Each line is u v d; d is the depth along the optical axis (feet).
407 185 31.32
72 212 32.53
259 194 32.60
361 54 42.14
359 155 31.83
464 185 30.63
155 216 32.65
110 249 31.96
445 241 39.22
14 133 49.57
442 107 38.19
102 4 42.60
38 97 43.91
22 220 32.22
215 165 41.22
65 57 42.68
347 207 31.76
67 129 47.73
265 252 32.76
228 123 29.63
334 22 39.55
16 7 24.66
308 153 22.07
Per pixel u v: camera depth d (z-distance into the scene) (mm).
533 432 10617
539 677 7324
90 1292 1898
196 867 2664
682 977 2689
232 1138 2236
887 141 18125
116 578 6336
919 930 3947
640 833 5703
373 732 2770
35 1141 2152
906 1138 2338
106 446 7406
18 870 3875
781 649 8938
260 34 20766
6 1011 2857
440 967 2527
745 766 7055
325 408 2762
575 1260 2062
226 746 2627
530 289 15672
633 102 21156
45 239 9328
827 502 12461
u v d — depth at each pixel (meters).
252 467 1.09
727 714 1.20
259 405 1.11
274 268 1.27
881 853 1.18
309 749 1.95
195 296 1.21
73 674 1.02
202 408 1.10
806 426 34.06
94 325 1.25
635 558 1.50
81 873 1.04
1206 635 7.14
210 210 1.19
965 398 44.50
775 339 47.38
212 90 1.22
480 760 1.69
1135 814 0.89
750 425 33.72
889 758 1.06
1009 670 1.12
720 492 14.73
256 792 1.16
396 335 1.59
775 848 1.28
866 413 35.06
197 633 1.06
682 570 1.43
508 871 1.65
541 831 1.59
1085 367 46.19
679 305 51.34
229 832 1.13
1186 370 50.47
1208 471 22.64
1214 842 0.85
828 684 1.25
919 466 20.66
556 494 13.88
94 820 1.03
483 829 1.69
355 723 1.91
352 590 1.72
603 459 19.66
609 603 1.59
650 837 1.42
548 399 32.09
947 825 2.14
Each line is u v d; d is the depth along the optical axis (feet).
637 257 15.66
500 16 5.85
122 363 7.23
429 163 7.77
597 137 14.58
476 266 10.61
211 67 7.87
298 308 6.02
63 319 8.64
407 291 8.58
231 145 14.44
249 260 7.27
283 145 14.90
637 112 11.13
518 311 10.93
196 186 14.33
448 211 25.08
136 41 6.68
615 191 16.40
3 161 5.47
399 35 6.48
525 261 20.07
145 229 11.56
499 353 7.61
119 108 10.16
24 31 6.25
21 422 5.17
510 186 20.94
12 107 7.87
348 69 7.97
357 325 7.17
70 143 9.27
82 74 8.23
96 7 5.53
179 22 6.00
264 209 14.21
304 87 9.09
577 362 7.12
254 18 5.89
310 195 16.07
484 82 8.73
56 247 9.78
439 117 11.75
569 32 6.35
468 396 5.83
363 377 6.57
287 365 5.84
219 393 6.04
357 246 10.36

Work required:
Word for word, copy out all of the data shown above.

The answer:
Each line is u v d; d is the depth along the optical axis (feet).
407 185 31.32
72 212 32.53
259 194 32.60
361 54 42.14
359 155 31.83
464 185 30.63
155 216 32.65
110 249 31.96
445 241 39.22
14 133 49.57
442 107 38.19
102 4 42.60
38 97 43.91
22 220 32.22
215 165 41.22
65 57 42.68
347 207 31.76
67 129 47.73
265 252 32.76
228 123 29.63
334 22 39.55
16 7 24.66
308 153 22.07
Per pixel u v: camera depth d (z-distance into the scene) (mm).
533 432 10617
539 677 7324
90 1292 1898
196 867 2664
682 977 2689
232 1138 2236
887 141 18125
116 578 6336
919 930 3947
640 833 5703
373 732 2770
35 1141 2152
906 1138 2338
106 446 7406
18 870 3875
781 649 8938
260 34 20766
6 1011 2857
440 967 2527
745 766 7055
325 408 2762
575 1260 2062
226 746 2627
530 289 15672
633 102 21156
45 239 9328
827 502 12461
u v d — depth at each pixel (meters).
252 467 1.09
727 714 1.20
259 405 1.11
274 268 1.27
881 853 1.18
309 749 1.95
195 296 1.21
73 674 1.02
202 408 1.10
806 426 34.06
94 325 1.25
635 558 1.50
81 873 1.04
1206 635 7.14
210 210 1.19
965 398 44.50
775 339 47.38
212 90 1.22
480 760 1.69
1135 814 0.89
750 425 33.72
889 758 1.06
1009 670 1.12
720 492 14.73
256 792 1.16
396 335 1.59
775 848 1.28
866 413 35.06
197 633 1.06
682 570 1.43
508 871 1.65
541 831 1.59
1085 367 46.19
679 305 51.34
229 832 1.13
1186 370 50.47
1208 471 22.64
1214 842 0.85
828 684 1.25
919 466 20.66
556 494 13.88
94 820 1.03
483 829 1.69
355 723 1.91
352 590 1.72
603 459 19.66
609 603 1.59
650 837 1.42
548 399 32.09
947 825 2.14
Each line is u v d; d is the depth along the optical axis (feet).
637 257 15.66
500 16 5.85
122 363 7.23
429 163 7.77
597 137 14.58
476 266 10.61
211 67 7.87
298 308 6.02
63 319 8.64
407 291 8.58
231 145 14.44
249 260 7.27
283 145 14.90
637 112 11.13
518 311 10.93
196 186 14.33
448 211 25.08
136 41 6.68
615 191 16.40
3 161 5.47
399 35 6.48
525 261 20.07
145 229 11.56
499 353 7.61
119 108 10.16
24 31 6.25
21 422 5.17
510 186 20.94
12 107 7.87
348 69 7.97
357 325 7.17
70 143 9.27
82 74 8.23
96 7 5.53
179 22 6.00
264 209 14.21
304 87 9.09
577 362 7.12
254 18 5.89
310 195 16.07
484 82 8.73
56 247 9.78
439 117 11.75
569 32 6.35
468 396 5.83
363 377 6.57
287 365 5.84
219 393 6.04
357 246 10.36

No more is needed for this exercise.